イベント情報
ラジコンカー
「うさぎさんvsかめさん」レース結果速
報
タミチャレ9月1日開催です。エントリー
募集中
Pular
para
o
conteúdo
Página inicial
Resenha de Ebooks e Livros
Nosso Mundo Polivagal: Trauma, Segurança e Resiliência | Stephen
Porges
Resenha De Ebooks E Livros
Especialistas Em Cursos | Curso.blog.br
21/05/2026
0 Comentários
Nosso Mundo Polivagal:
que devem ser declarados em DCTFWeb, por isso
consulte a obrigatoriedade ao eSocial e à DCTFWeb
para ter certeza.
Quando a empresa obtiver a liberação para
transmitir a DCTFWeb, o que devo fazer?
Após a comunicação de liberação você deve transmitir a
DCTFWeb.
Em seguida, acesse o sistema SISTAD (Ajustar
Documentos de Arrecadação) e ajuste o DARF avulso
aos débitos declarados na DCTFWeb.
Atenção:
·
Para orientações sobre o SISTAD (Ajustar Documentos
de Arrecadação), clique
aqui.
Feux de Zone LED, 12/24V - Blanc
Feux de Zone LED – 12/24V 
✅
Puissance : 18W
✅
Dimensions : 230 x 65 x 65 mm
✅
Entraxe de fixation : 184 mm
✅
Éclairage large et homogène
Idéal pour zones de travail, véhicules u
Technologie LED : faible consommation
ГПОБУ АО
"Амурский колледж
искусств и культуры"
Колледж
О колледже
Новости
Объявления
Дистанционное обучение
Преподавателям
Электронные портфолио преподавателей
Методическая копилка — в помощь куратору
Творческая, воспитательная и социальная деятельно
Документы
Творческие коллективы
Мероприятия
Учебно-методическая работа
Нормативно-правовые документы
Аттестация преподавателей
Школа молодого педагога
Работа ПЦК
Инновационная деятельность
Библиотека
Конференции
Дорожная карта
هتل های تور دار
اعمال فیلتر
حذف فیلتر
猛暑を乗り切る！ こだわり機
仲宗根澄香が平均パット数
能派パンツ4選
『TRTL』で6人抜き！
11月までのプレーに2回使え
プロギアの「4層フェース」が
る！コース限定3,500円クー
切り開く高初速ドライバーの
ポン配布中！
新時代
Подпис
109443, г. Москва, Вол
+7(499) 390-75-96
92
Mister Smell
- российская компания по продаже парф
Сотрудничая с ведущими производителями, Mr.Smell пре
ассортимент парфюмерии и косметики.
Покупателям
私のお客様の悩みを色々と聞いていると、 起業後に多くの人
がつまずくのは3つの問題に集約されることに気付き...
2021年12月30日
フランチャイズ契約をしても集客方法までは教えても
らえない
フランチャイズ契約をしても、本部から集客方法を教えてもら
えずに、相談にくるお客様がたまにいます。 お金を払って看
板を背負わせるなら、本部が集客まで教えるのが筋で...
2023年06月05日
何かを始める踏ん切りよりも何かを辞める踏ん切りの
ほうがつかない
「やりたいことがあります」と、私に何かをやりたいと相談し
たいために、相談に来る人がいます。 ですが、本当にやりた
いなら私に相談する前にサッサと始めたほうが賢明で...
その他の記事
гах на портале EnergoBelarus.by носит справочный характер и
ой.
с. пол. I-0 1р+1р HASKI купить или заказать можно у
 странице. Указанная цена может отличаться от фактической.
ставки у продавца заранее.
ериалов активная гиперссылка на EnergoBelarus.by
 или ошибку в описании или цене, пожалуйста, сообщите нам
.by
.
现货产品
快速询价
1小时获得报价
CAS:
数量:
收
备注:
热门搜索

***

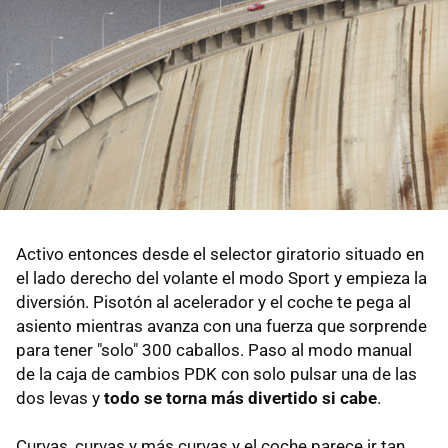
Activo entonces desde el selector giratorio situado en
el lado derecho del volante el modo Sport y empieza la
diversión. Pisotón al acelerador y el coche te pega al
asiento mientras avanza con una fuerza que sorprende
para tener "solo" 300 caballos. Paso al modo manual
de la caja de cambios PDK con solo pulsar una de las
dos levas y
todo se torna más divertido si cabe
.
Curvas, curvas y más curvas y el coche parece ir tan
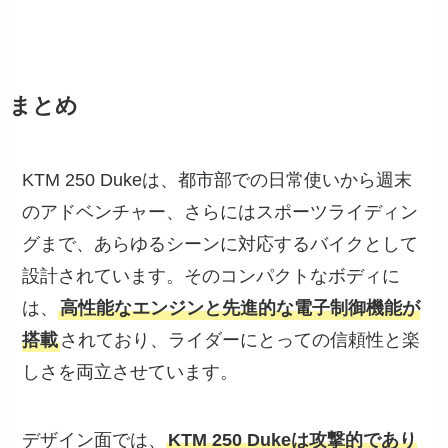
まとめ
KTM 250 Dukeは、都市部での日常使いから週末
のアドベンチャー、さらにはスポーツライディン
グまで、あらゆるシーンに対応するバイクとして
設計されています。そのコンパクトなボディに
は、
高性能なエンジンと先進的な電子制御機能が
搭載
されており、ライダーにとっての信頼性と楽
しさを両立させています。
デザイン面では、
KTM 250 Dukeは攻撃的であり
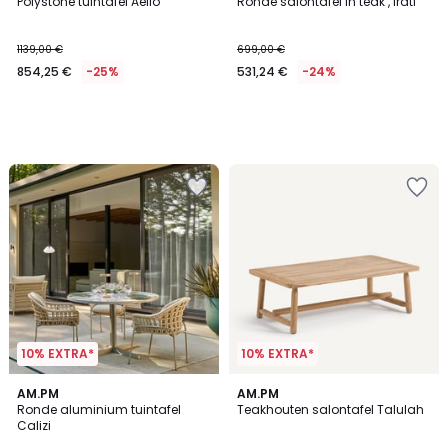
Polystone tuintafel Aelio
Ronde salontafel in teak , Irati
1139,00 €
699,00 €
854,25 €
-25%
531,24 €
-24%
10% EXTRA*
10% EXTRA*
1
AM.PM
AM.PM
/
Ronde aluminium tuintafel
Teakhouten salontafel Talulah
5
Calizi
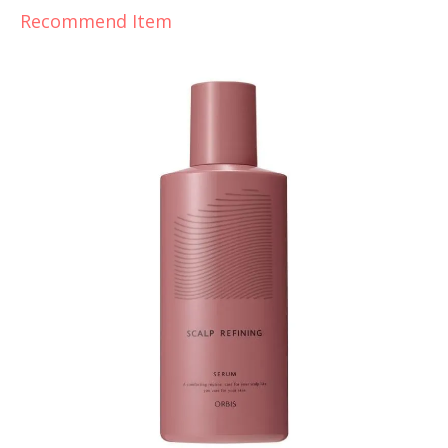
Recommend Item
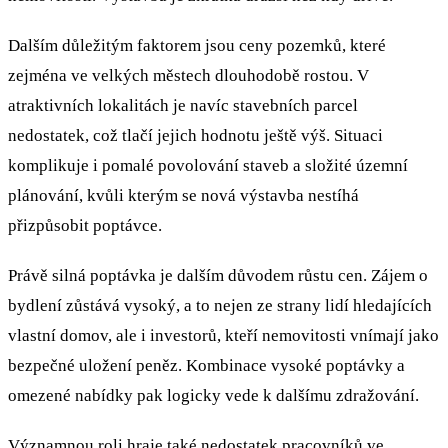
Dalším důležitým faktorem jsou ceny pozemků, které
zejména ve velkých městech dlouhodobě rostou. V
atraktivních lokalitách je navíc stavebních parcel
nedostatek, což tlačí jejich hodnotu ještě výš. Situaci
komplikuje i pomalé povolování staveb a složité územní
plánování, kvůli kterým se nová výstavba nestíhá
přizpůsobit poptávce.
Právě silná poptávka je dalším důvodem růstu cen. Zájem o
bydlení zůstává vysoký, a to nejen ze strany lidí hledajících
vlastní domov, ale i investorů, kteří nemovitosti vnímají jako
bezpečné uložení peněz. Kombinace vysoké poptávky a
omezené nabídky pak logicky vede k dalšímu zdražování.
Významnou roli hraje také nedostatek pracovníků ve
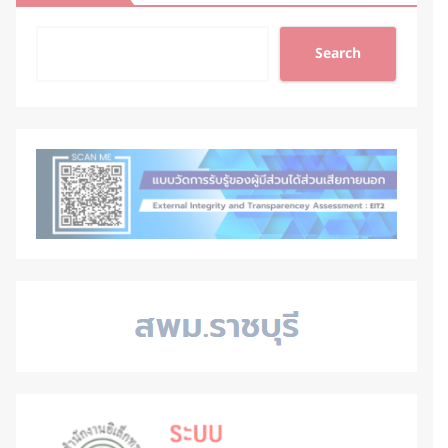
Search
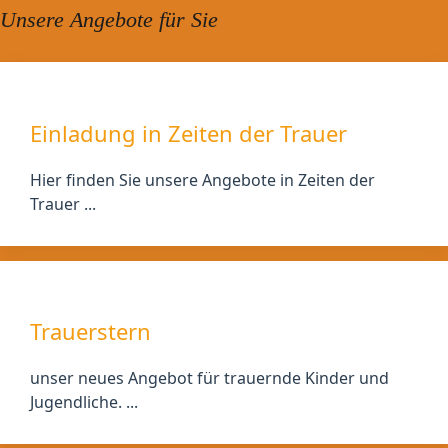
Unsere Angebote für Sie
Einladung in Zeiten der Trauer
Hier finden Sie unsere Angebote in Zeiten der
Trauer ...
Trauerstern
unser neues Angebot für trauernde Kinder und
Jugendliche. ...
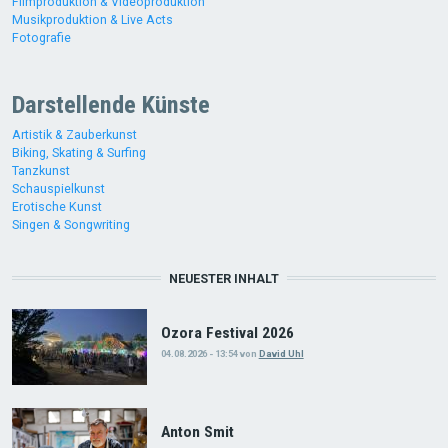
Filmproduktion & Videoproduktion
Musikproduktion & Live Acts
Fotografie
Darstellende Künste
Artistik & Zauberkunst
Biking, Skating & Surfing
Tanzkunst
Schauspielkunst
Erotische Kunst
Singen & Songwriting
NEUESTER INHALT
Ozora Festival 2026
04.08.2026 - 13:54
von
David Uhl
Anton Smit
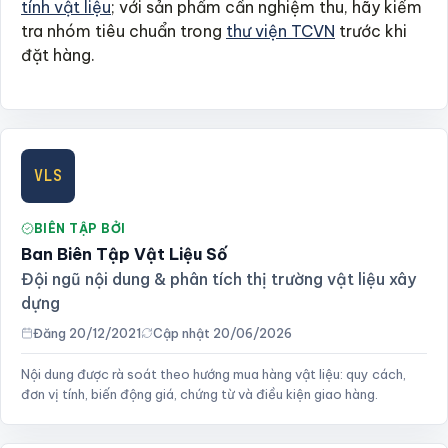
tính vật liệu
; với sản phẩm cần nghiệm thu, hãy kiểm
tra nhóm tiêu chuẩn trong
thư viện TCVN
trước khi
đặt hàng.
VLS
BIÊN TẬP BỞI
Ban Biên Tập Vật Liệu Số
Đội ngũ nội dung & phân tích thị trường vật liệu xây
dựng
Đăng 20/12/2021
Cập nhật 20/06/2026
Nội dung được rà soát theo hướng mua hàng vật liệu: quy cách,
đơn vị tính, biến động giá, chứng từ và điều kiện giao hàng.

***

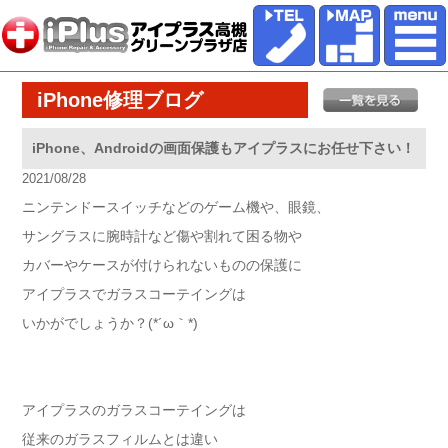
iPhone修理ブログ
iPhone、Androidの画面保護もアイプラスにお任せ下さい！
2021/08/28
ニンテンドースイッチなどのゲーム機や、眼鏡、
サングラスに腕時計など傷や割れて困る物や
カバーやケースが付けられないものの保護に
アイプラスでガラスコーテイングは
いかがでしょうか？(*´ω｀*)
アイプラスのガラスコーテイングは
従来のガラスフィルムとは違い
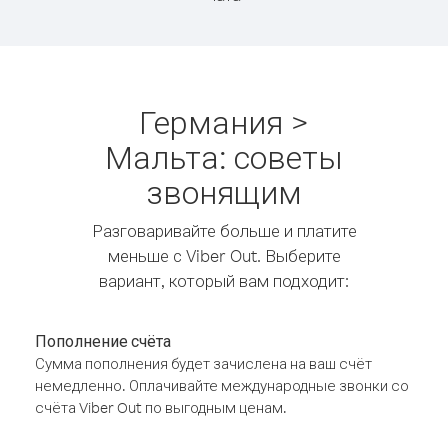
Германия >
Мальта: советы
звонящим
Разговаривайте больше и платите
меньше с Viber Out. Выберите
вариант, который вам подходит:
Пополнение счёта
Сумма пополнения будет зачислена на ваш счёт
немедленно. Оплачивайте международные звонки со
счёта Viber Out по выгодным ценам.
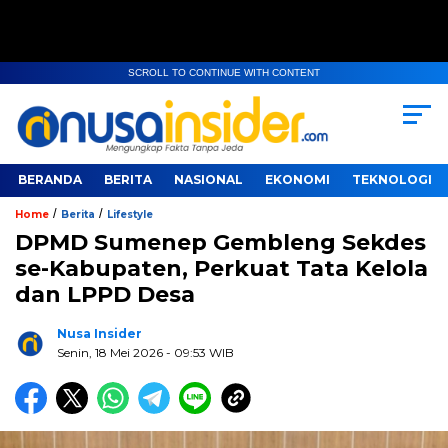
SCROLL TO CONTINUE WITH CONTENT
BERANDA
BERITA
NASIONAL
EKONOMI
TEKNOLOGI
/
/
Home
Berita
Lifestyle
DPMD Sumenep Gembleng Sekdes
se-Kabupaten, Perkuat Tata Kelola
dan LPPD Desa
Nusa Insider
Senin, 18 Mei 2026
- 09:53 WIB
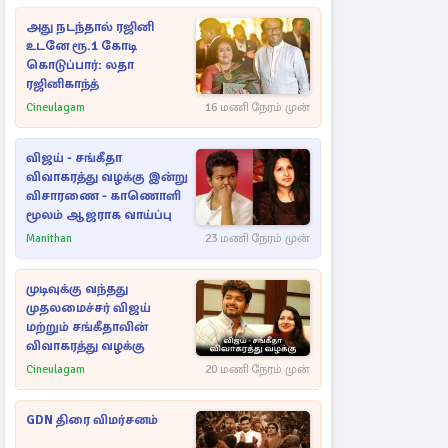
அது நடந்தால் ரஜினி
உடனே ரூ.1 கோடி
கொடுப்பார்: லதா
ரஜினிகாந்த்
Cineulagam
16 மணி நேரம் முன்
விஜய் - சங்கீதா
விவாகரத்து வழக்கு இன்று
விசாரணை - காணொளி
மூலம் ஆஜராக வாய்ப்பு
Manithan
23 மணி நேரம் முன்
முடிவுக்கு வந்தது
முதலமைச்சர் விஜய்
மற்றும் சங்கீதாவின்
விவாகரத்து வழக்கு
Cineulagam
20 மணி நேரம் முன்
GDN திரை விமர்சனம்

***

- Problem description
What is needed is a copy of every line above in which "Ebooks" appears.

- Exercise solution
Resenha de Ebooks e Livros
Resenha De Ebooks E Livros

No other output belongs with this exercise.